● **Work instructions**
From the passage on LULC mapping below, list every kind of resolution in which fused big datasets will typically be better.

● **Document text**
First, more research on fusing multiple big datasets from different sources and across scales for detailed LULC mapping at large scales needs to be done. Specifically, the joint use of multipl150e remotely sensed datasets (lidar, radar, and optical data), big geospatial data such as social media data, other physical and socioeconomic big data such as census data, and sampling survey data may help improve LULC mapping at multiple scales. Big data fusion is necessary for obtaining the full picture of LULC situation. The fused big datasets will typically have better spatial, temporal, spectral, as well as radiometric resolutions and coverages. However, these multiple big datasets usually have the aforementioned heterogeneous problems, such as different spatial and temporal resolutions, formats, and semantics. Therefore, it is usually difficult to ensure that the satisfactory mapping results in a heterogeneous environment. Because of the variances in shape, color, size, and other properties of objects for each class, it is a challenge to use a universal scale parameter for classification. A cross-scale mapping strategy that can is compatible across pixel-, object-, and parcel-scale may be highly necessary. A cross-scale mapping strategy may solve the aforementioned mixed LULC problem via diverse outputs of classification maps that can include the compositions and proportions of mixed LULC pixels. The cross-scale approach, however, may require a great deal of time and effort to determine the appropriate parameters. More research needs to be performed using the cross-scale mapping strategy to fuse multiple big datasets from different sources.

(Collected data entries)
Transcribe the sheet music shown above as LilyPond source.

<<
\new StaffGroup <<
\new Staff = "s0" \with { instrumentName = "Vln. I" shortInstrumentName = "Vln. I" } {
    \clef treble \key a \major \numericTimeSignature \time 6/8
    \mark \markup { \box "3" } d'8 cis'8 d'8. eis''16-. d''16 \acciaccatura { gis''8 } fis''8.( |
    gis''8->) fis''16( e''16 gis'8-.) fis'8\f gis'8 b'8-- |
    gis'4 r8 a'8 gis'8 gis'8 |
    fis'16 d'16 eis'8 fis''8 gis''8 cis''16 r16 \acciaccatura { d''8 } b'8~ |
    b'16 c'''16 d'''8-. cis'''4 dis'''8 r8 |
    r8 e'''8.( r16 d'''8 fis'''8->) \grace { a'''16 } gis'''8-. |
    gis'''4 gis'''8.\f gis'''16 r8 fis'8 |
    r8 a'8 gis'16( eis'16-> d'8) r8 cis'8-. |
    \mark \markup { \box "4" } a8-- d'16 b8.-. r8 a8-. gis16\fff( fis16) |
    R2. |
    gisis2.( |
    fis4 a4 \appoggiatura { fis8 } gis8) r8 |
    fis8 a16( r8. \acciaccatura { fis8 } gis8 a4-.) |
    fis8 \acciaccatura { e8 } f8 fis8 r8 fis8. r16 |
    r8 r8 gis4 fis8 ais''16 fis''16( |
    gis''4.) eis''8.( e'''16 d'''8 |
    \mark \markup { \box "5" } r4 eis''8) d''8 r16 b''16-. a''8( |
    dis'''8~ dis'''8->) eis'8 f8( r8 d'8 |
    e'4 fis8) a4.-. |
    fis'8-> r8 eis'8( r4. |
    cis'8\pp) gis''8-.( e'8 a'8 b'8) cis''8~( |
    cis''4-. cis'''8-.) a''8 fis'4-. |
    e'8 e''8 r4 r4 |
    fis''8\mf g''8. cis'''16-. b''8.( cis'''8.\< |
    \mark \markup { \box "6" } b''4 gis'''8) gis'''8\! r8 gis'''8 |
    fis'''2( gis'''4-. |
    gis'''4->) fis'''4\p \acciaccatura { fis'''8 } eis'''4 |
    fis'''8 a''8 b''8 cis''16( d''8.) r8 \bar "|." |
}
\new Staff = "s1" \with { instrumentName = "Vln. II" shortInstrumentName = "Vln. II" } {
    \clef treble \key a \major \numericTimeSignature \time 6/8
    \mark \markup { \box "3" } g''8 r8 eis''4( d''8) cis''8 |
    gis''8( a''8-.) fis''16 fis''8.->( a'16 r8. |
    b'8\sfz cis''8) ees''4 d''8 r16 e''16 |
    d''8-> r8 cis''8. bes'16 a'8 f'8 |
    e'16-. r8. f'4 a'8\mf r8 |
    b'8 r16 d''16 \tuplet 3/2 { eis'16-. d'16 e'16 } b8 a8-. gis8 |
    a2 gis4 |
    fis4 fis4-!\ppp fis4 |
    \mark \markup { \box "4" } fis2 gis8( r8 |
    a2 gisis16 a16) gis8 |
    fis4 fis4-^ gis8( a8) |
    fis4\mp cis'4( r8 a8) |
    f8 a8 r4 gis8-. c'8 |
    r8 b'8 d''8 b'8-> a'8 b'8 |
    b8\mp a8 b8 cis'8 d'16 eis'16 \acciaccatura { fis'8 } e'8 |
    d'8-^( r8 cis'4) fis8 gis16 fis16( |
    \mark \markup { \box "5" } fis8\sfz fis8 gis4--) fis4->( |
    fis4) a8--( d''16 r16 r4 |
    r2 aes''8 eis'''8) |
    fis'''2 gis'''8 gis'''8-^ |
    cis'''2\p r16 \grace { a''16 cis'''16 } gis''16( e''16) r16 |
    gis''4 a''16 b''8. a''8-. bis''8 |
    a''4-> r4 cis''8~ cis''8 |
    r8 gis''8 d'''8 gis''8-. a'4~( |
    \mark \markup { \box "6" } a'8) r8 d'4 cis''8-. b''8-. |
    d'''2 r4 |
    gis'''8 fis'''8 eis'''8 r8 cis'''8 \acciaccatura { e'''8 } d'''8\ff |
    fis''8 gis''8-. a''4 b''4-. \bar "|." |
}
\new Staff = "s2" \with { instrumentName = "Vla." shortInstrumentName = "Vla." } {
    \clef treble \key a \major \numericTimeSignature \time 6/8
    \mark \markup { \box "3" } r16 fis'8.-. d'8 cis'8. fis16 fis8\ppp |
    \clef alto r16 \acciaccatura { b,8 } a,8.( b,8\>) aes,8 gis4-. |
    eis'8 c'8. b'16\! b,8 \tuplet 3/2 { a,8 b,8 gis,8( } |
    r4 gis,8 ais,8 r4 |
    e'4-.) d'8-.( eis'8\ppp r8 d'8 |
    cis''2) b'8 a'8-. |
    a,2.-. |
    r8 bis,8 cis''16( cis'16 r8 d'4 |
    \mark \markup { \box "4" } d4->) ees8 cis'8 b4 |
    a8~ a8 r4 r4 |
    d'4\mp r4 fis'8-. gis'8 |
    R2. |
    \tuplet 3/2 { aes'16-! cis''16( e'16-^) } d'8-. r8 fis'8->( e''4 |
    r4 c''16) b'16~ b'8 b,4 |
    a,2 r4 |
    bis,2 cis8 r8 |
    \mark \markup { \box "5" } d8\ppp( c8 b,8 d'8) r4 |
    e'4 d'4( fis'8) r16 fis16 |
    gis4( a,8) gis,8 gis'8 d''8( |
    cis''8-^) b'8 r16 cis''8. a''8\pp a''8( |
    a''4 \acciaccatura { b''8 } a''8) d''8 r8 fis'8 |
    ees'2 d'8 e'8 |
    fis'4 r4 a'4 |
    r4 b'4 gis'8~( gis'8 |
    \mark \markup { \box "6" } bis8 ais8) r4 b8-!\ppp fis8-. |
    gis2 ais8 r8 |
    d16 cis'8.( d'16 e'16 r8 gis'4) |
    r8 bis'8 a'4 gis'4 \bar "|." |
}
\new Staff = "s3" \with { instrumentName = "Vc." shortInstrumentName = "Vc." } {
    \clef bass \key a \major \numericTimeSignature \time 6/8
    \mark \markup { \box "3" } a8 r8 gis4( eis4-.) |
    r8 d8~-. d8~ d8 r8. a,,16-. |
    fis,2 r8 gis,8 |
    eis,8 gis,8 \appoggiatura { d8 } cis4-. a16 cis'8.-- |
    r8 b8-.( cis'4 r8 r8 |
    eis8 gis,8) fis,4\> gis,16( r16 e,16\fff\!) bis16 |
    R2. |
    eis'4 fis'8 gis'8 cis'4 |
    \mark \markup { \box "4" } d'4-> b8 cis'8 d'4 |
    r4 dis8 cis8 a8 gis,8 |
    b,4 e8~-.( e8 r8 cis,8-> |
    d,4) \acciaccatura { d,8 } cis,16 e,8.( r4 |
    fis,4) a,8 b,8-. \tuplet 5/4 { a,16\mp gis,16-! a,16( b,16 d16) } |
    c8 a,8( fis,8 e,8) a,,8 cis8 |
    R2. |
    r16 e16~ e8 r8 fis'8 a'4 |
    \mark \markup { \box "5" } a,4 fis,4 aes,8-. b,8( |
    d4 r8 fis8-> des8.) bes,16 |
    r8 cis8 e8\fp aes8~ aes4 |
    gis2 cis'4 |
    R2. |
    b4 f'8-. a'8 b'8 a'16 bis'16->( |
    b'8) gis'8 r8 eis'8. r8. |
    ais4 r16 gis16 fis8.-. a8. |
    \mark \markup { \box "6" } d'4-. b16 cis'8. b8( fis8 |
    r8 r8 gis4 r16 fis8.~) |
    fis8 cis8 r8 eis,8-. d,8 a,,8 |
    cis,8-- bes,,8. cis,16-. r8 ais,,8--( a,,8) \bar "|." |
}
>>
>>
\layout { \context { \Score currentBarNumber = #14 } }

● **Your response**
Spatial, temporal, spectral, radiometric